* **Work to be completed**
Lift out all lines below that contain "Table".

* **Data shown**
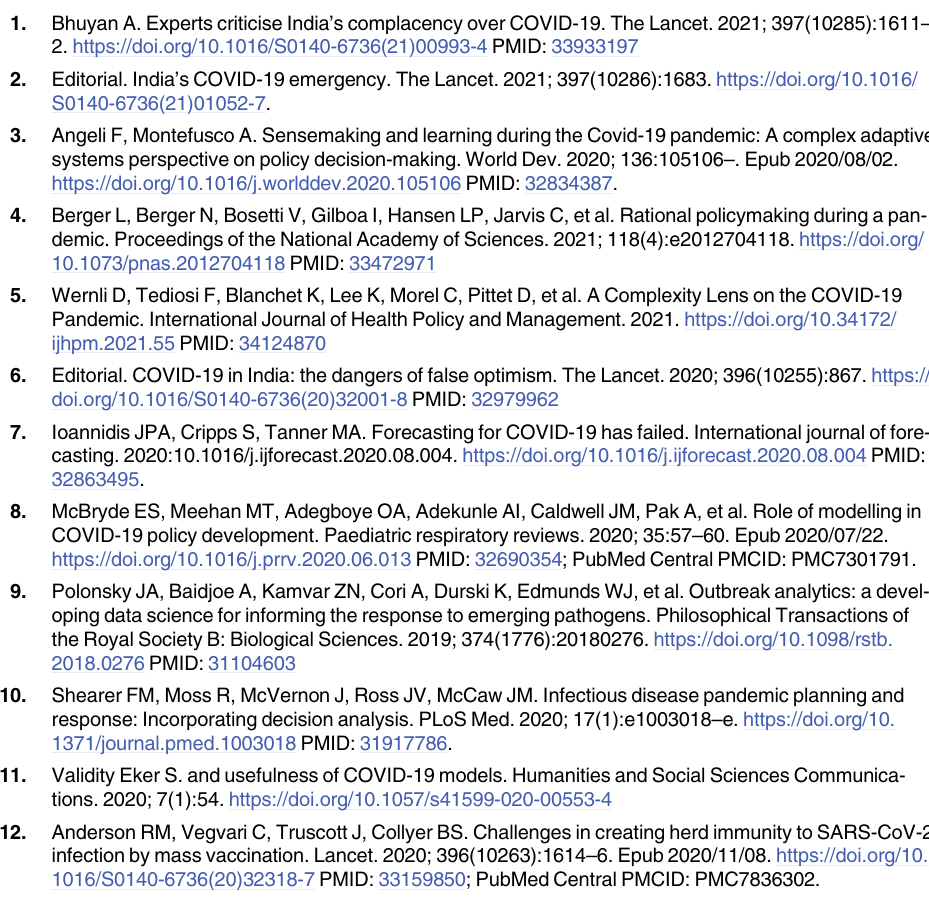
S1 Table. A summary of the social measures applied by each Indian state from May 2021 – August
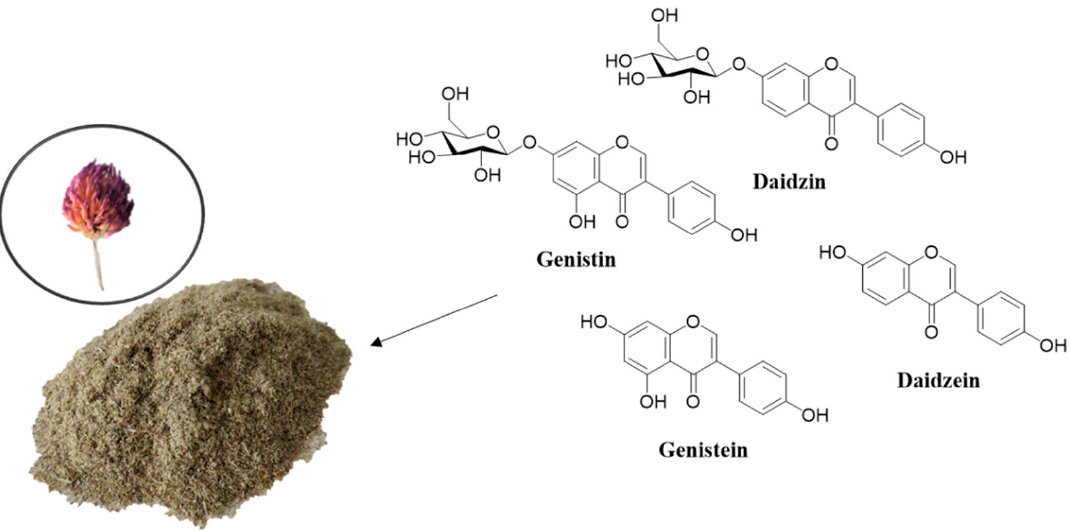
Figure 1. Milled red clover flower buds (0.5 mm) and the main isoflavones found in its extracts.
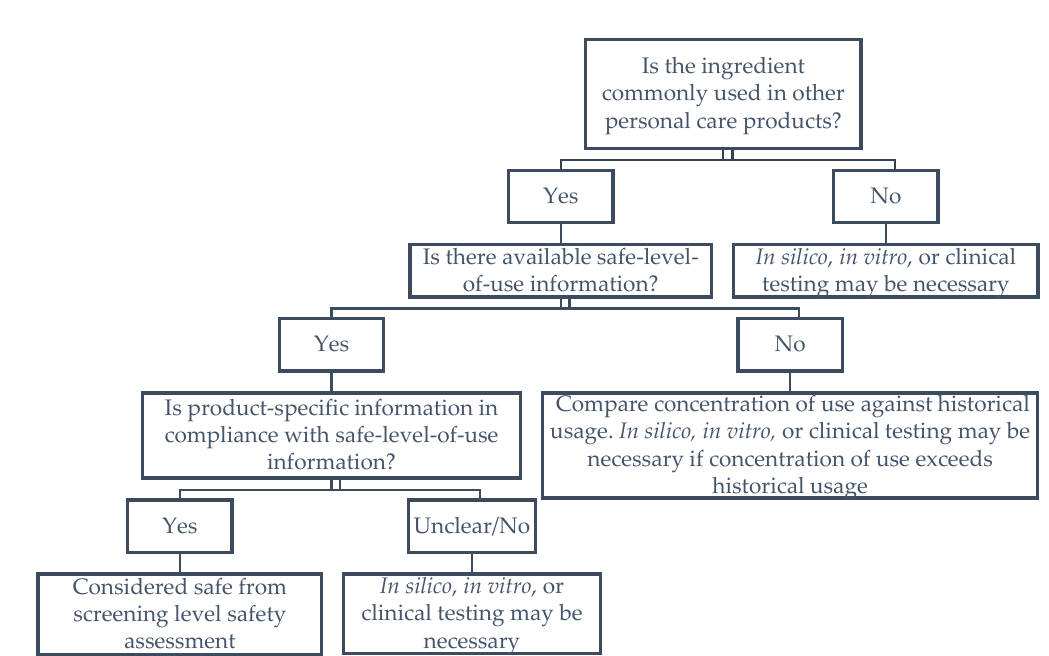
Figure 1. Screening level safety assessment framework.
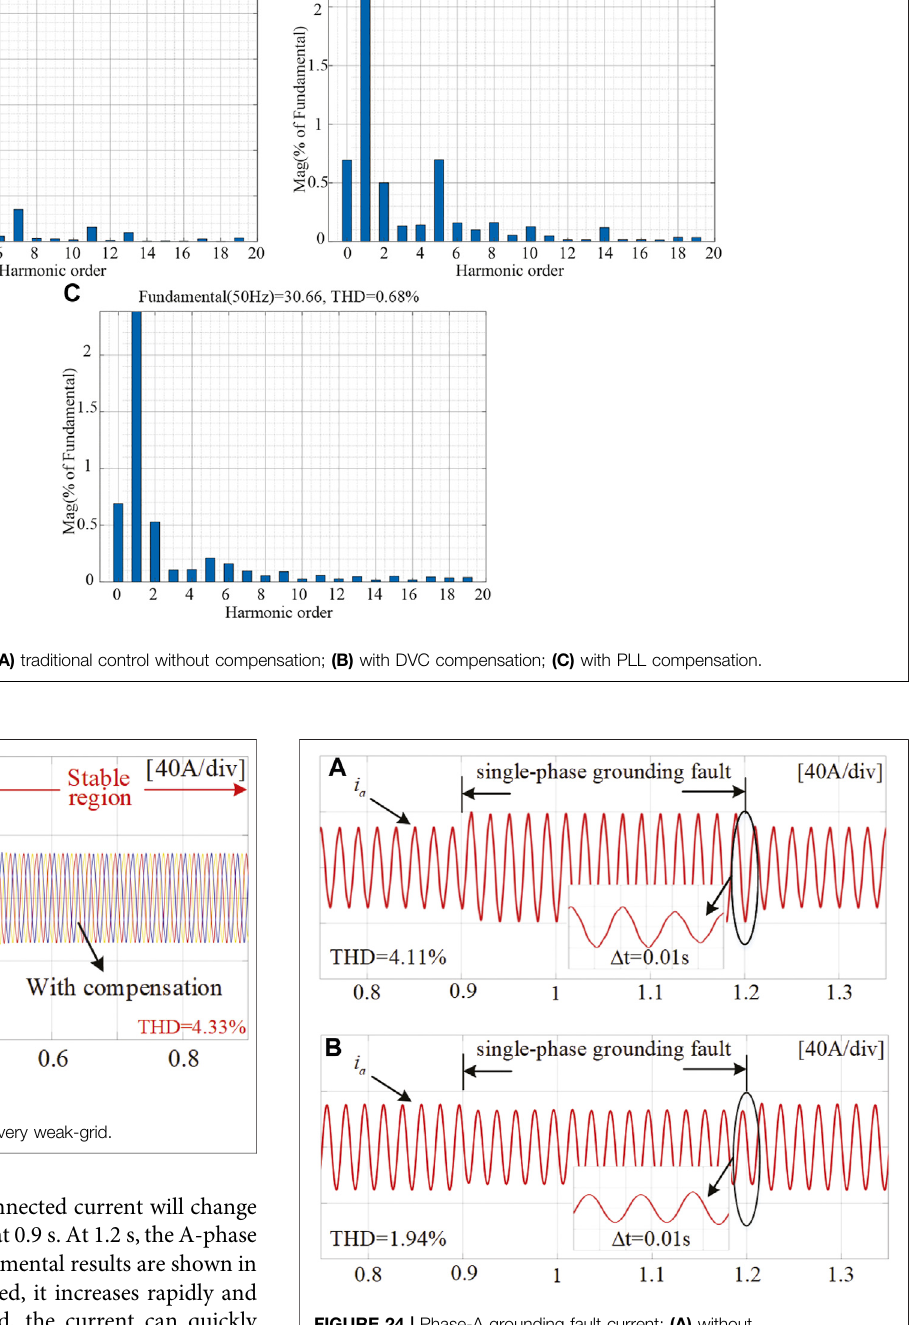
FIGURE 24 | Phase-A grounding fault current; (A) without compensation; (B) with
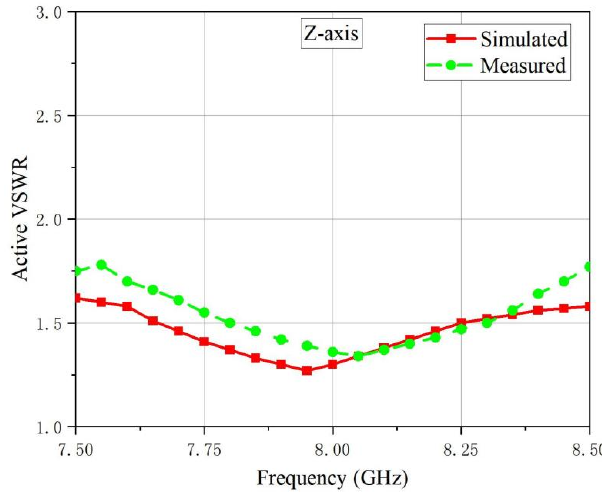
Figure 15. The active VSWR of the Z ‐ axis direction.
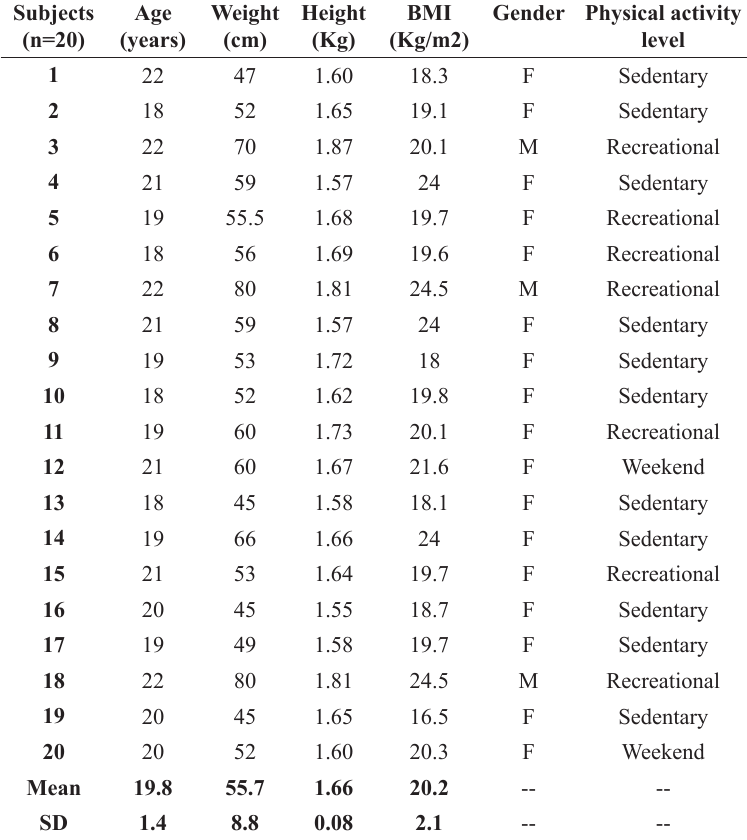
Table 1. Anthropometric characteristics.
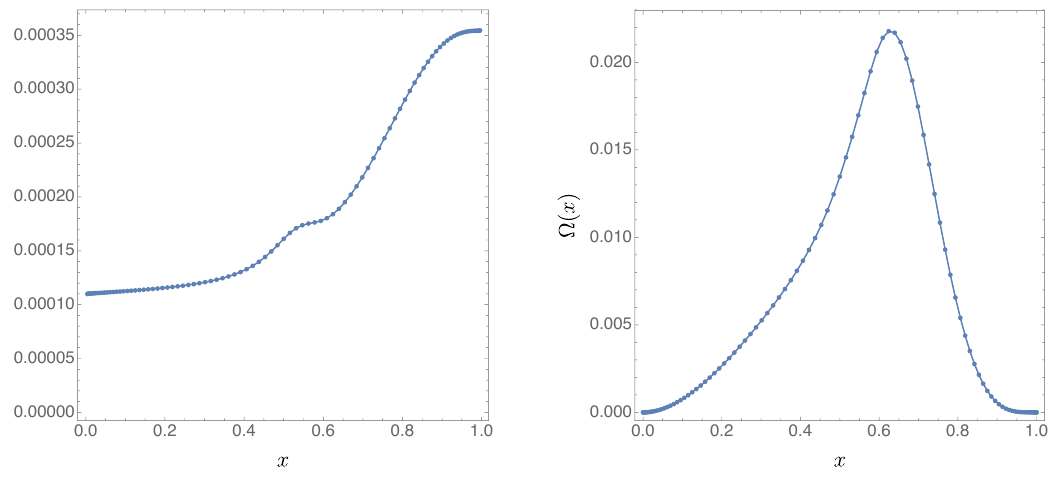
Figure 5 . Left: The determinant h as a function of x on H + plotted for (cid:12)xed T 1 =T BH (cid:25) 0 : 557103. Right: The coordinate velocity (cid:10)( x ) on H + plotted as a function of x for (cid:12)xed T 1 =T BH (cid:25) 0 : 557103.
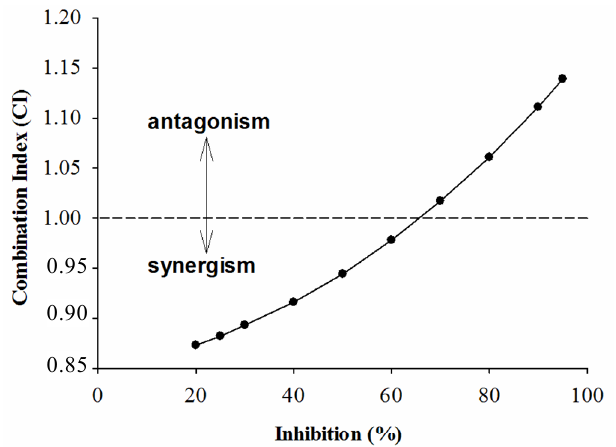
Figure 2. The CI of interaction between GTP and acarbose on α -glucosidase.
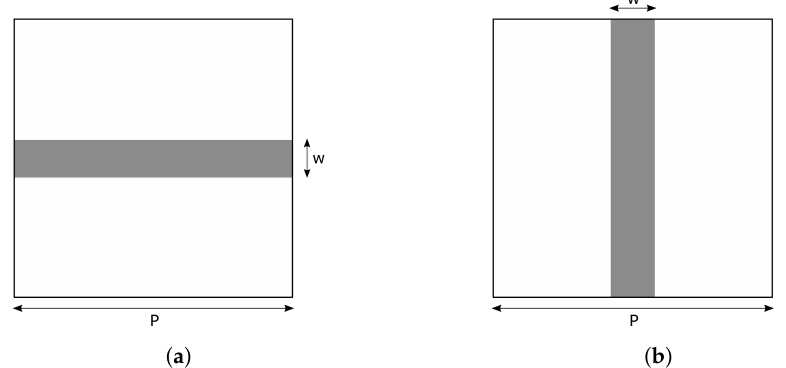
Figure 2. Geometry of strip unit cells. ( a ) Perpendicular strip unit cell; ( b ) parallel strip unit cell.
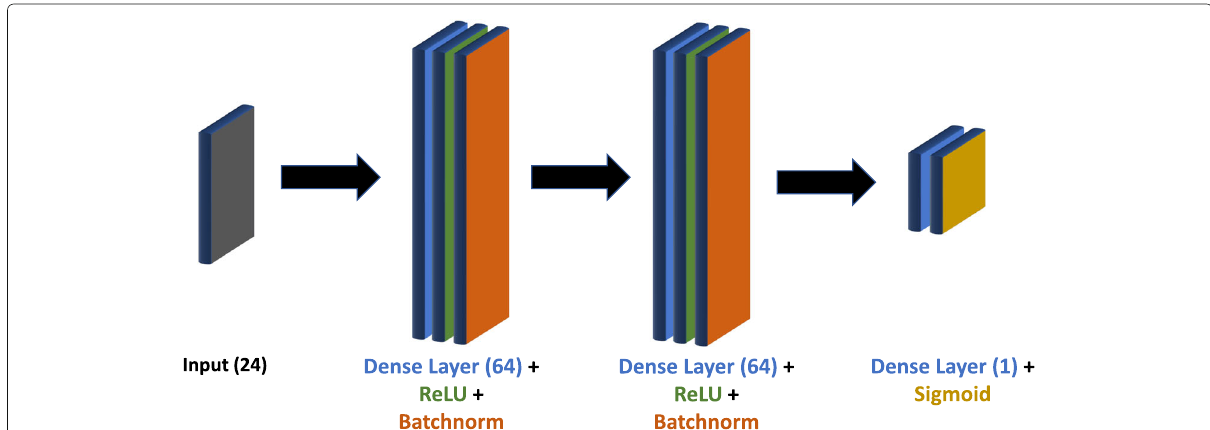
Fig. 6 Neural Network Architecture: Network architecture for the DL moral decision model. Batchnorm signifies a batch normalization layer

* **Answer space**
S1 Table. A summary of the social measures applied by each Indian state from May 2021 – August
Table 1. Anthropometric characteristics.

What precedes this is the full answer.